======== Records provided ========

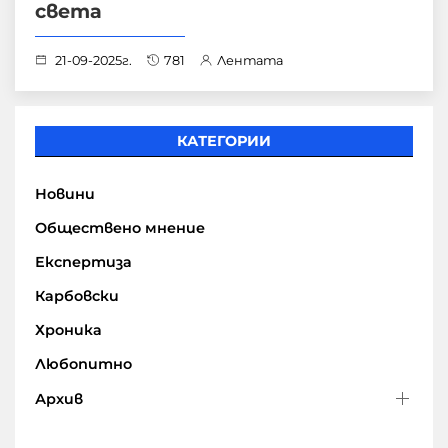
света
21-09-2025г.
781
Лентата
КАТЕГОРИИ
Новини
Обществено мнение
Експертиза
Карбовски
Хроника
Любопитно
Архив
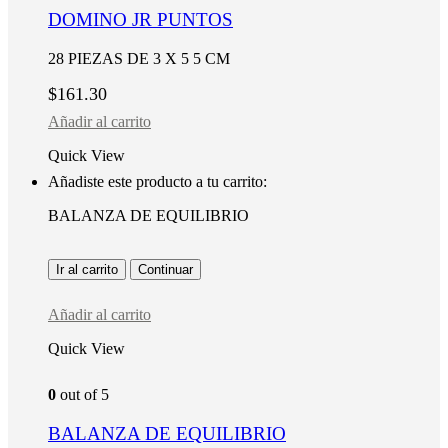
DOMINO JR PUNTOS
28 PIEZAS DE 3 X 5 5 CM
$
161.30
Añadir al carrito
Quick View
Añadiste este producto a tu carrito:
BALANZA DE EQUILIBRIO
Ir al carrito
Continuar
Añadir al carrito
Quick View
0
out of 5
BALANZA DE EQUILIBRIO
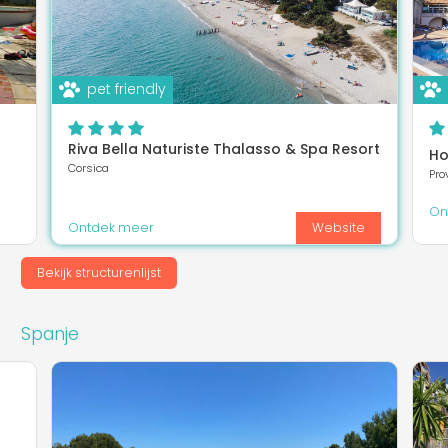
pet friendly
Riva Bella Naturiste Thalasso & Spa Resort
Ho
Corsica
Pro
On
Ontdek meer
Website
Bekijk structurenlijst
Spanje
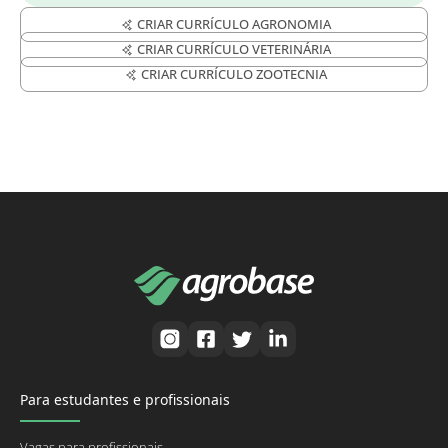
CRIAR CURRÍCULO AGRONOMIA
CRIAR CURRÍCULO VETERINÁRIA
CRIAR CURRÍCULO ZOOTECNIA
Para estudantes e profissionais
Vagas para profissionais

========

**Exercise**
From the line containing "pet friendly" through the last line of the records, both included, output those lines exactly and nothing else; skip the pictures.

**Your response**
pet friendly
Riva Bella Naturiste Thalasso & Spa Resort
Ho
Corsica
Pro
On
Ontdek meer
Website
Bekijk structurenlijst
Spanje
CRIAR CURRÍCULO AGRONOMIA
CRIAR CURRÍCULO VETERINÁRIA
CRIAR CURRÍCULO ZOOTECNIA
Para estudantes e profissionais
Vagas para profissionais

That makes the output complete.